- [REQUIREMENT]
Return every one of the lines below word for word, omitting the pictures.

- [INPUT]
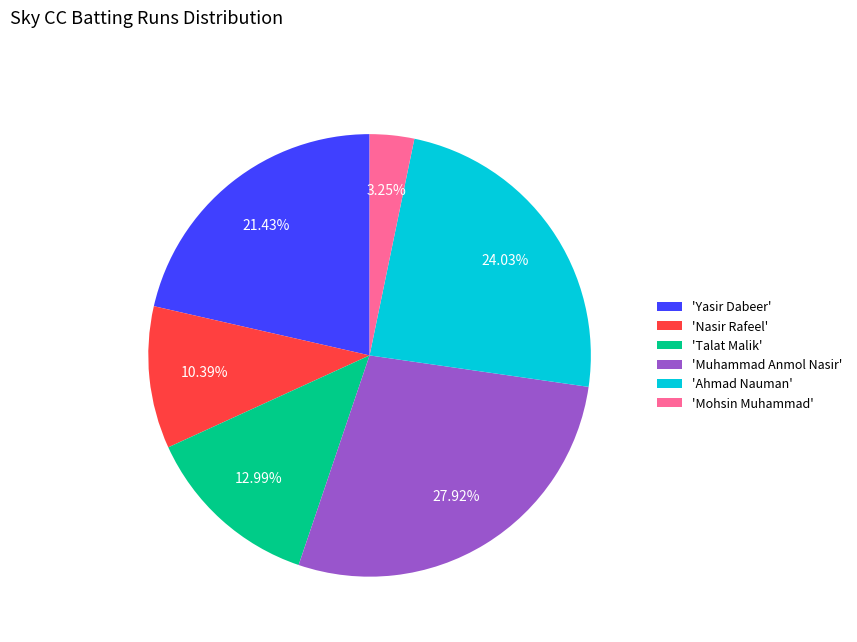

Rank the categories by value from highest to lowest.

'Muhammad Anmol Nasir', 'Ahmad Nauman', 'Yasir Dabeer', 'Talat Malik', 'Nasir Rafeel', 'Mohsin Muhammad'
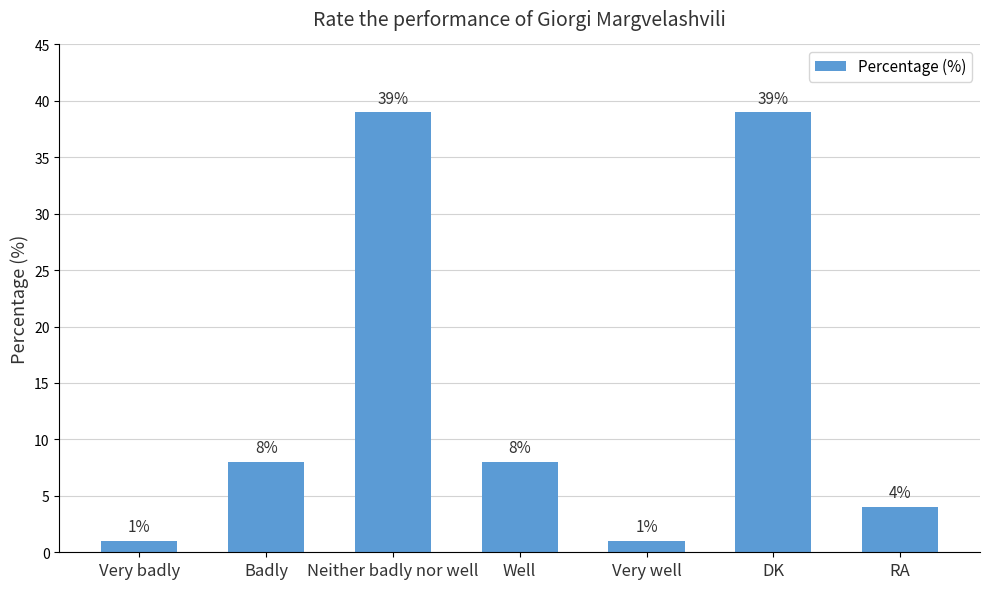

True or false: the data shows 8 at Well.

True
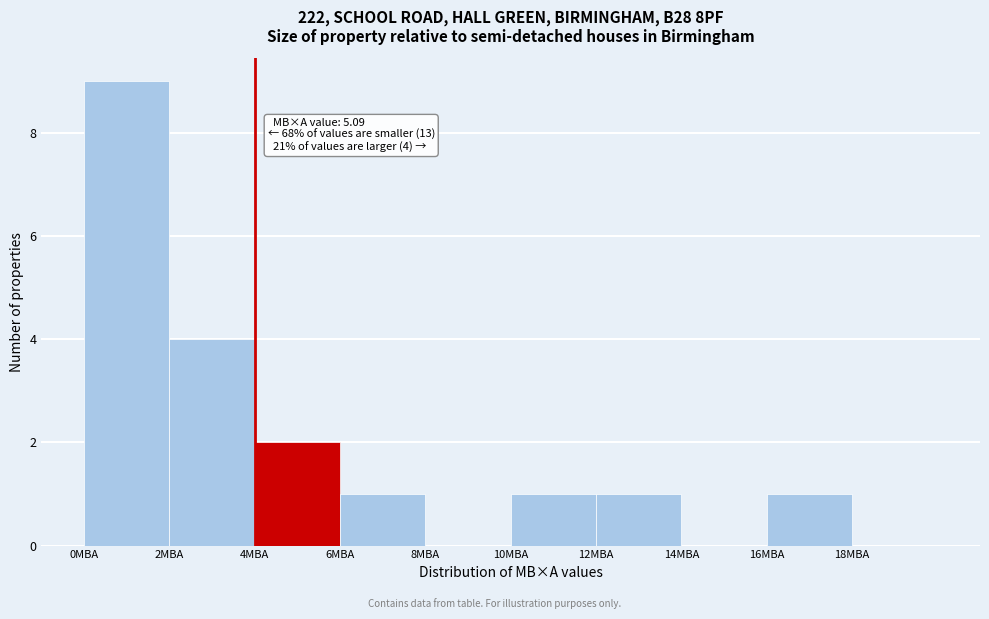

Over which range of the x-axis is the bar tallest?

0 to 2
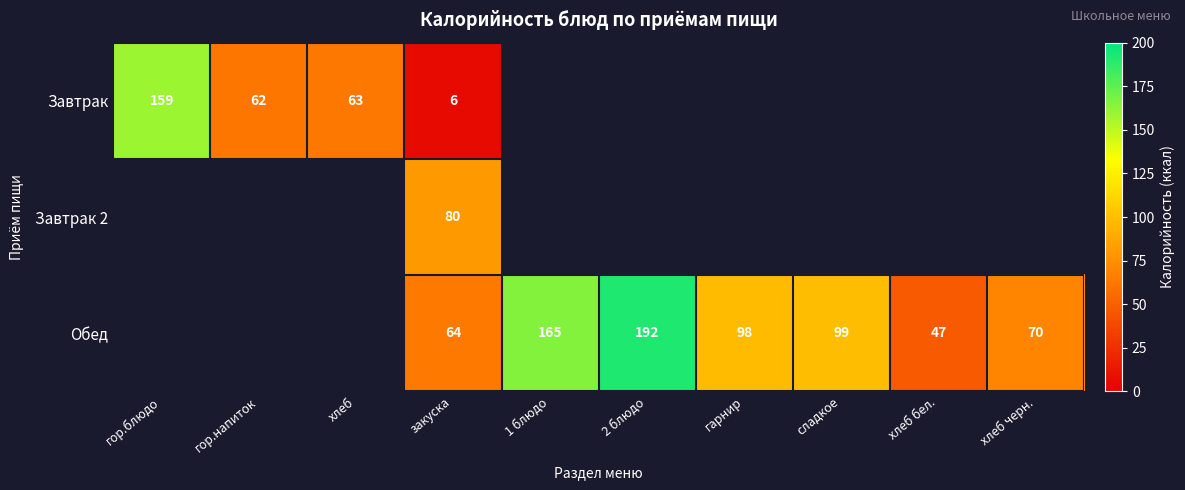

The value of Обед at гарнир is 98. True or false?

True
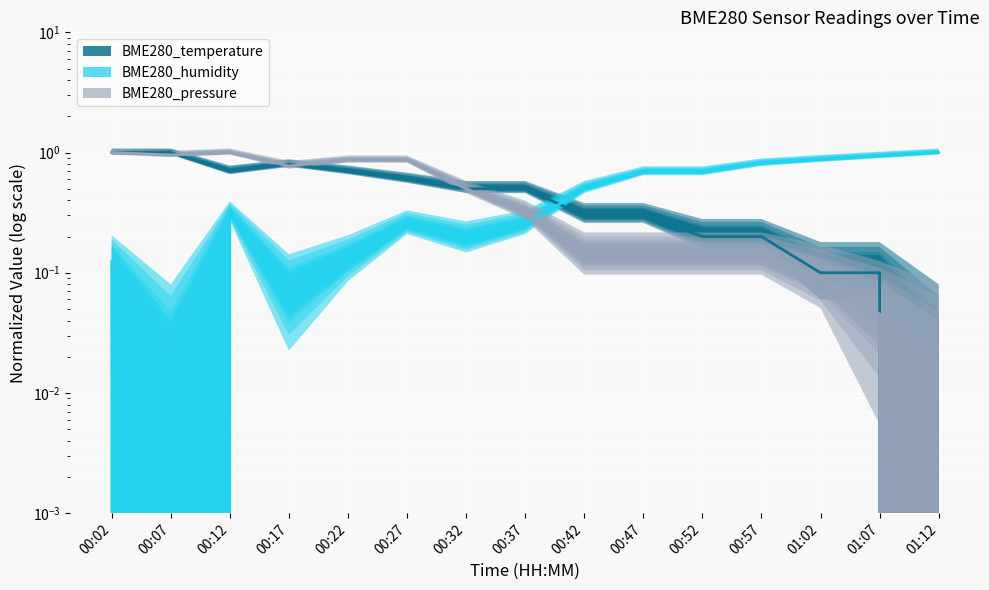

Where is the first local maximum for BME280_humidity?

00:12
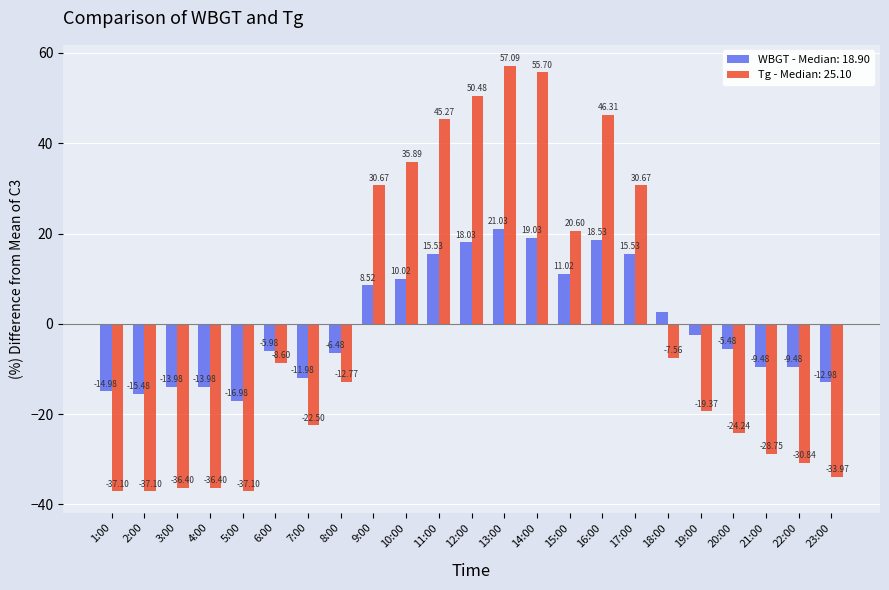

What is the label of the 12th bar from the left?

12:00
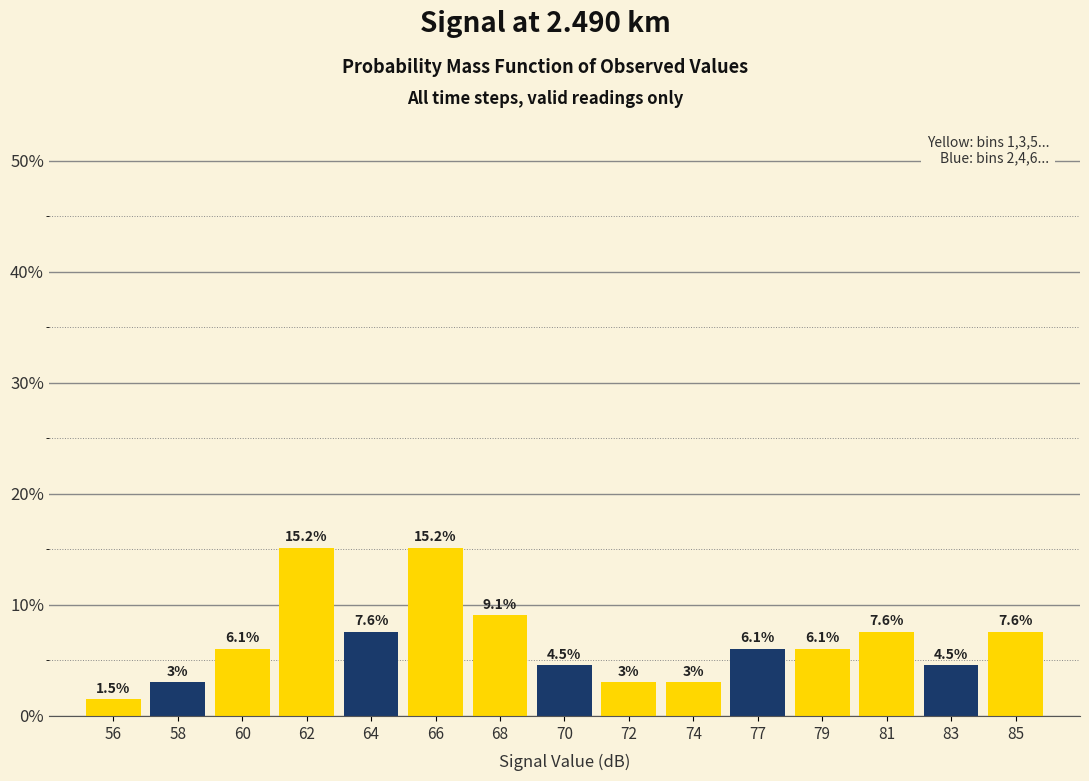

Reading right to left, list all the values displayed in this chart.

7.6	4.5	7.6	6.1	6.1	3.0	3.0	4.5	9.1	15.2	7.6	15.2	6.1	3.0	1.5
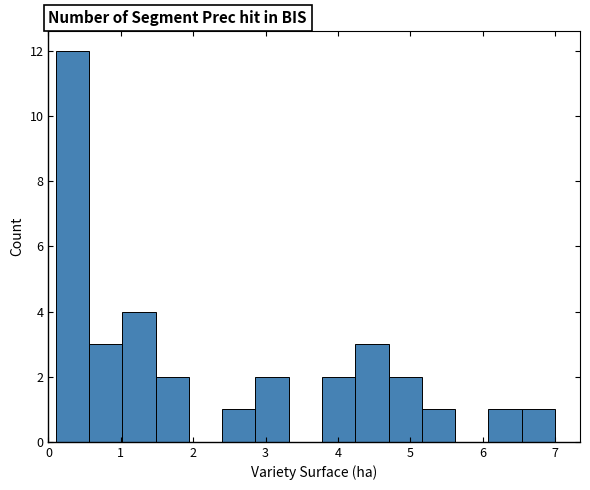

Reading left to right, transcribe this chart: for each bar, give the range it covers on the x-axis and its height. Neither the bar edges nor the heights are printed on the chart, so give them approximately, as read against the axes.

0.10 to 0.56: 12
0.56 to 1.02: 3
1.02 to 1.48: 4
1.48 to 1.94: 2
1.94 to 2.40: 0
2.40 to 2.86: 1
2.86 to 3.32: 2
3.32 to 3.78: 0
3.78 to 4.24: 2
4.24 to 4.70: 3
4.70 to 5.16: 2
5.16 to 5.62: 1
5.62 to 6.08: 0
6.08 to 6.54: 1
6.54 to 7.00: 1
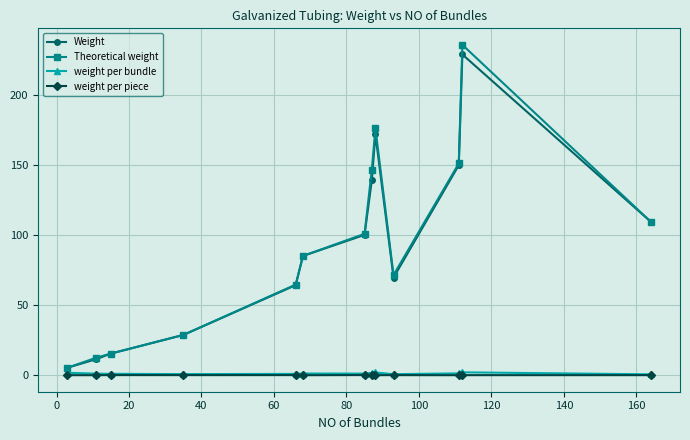

Which series has the widest spread of values?

Theoretical weight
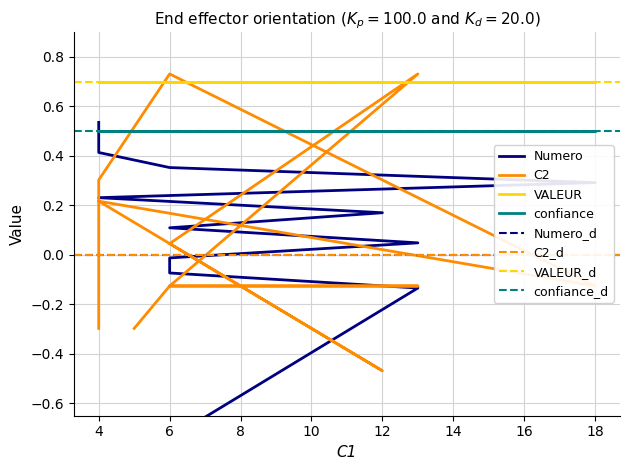

What is the minimum value for Numero?

-0.9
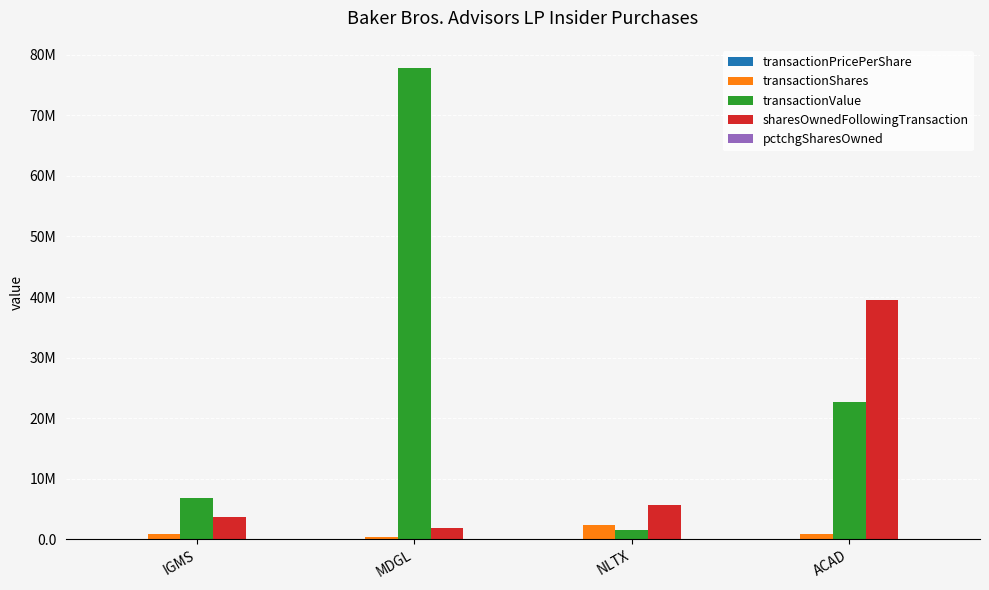

Does the chart contain stacked bars?

No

- [ANSWER TO THIS PROBLEM]
Rank the categories by value from highest to lowest.

'Muhammad Anmol Nasir', 'Ahmad Nauman', 'Yasir Dabeer', 'Talat Malik', 'Nasir Rafeel', 'Mohsin Muhammad'

True or false: the data shows 8 at Well.

True

Over which range of the x-axis is the bar tallest?

0 to 2

The value of Обед at гарнир is 98. True or false?

True

Where is the first local maximum for BME280_humidity?

00:12

What is the label of the 12th bar from the left?

12:00

Reading right to left, list all the values displayed in this chart.

7.6	4.5	7.6	6.1	6.1	3.0	3.0	4.5	9.1	15.2	7.6	15.2	6.1	3.0	1.5

Reading left to right, transcribe this chart: for each bar, give the range it covers on the x-axis and its height. Neither the bar edges nor the heights are printed on the chart, so give them approximately, as read against the axes.

0.10 to 0.56: 12
0.56 to 1.02: 3
1.02 to 1.48: 4
1.48 to 1.94: 2
1.94 to 2.40: 0
2.40 to 2.86: 1
2.86 to 3.32: 2
3.32 to 3.78: 0
3.78 to 4.24: 2
4.24 to 4.70: 3
4.70 to 5.16: 2
5.16 to 5.62: 1
5.62 to 6.08: 0
6.08 to 6.54: 1
6.54 to 7.00: 1

Which series has the widest spread of values?

Theoretical weight

What is the minimum value for Numero?

-0.9

Does the chart contain stacked bars?

No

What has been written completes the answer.